Extracted entries:
========
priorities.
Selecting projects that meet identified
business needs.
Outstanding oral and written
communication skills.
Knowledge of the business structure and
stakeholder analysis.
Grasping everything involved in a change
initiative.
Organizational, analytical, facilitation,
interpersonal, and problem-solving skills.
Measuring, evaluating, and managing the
========
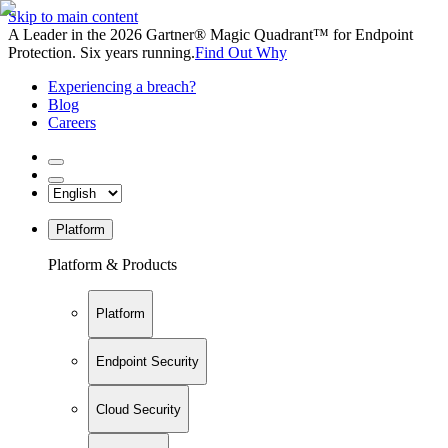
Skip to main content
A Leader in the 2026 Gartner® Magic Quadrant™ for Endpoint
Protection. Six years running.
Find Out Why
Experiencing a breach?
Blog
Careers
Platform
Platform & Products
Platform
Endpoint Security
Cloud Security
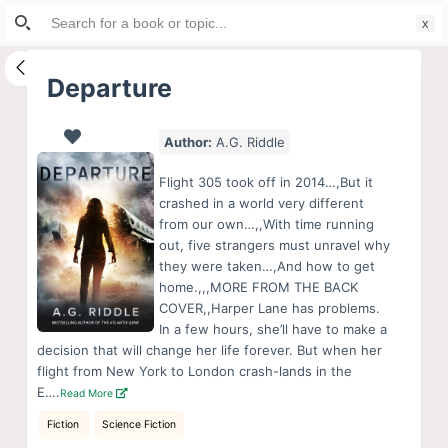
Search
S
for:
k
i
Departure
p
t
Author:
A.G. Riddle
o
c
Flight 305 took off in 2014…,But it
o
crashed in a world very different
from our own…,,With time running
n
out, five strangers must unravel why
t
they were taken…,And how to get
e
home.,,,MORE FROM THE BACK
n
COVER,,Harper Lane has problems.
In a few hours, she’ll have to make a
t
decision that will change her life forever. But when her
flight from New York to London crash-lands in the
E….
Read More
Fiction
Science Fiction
========
Given the records above, restate word for word only the lines starting at the one with "interpersonal, and problem-solving skills." and ending at the one with "Measuring, evaluating, and managing the".

interpersonal, and problem-solving skills.
Measuring, evaluating, and managing the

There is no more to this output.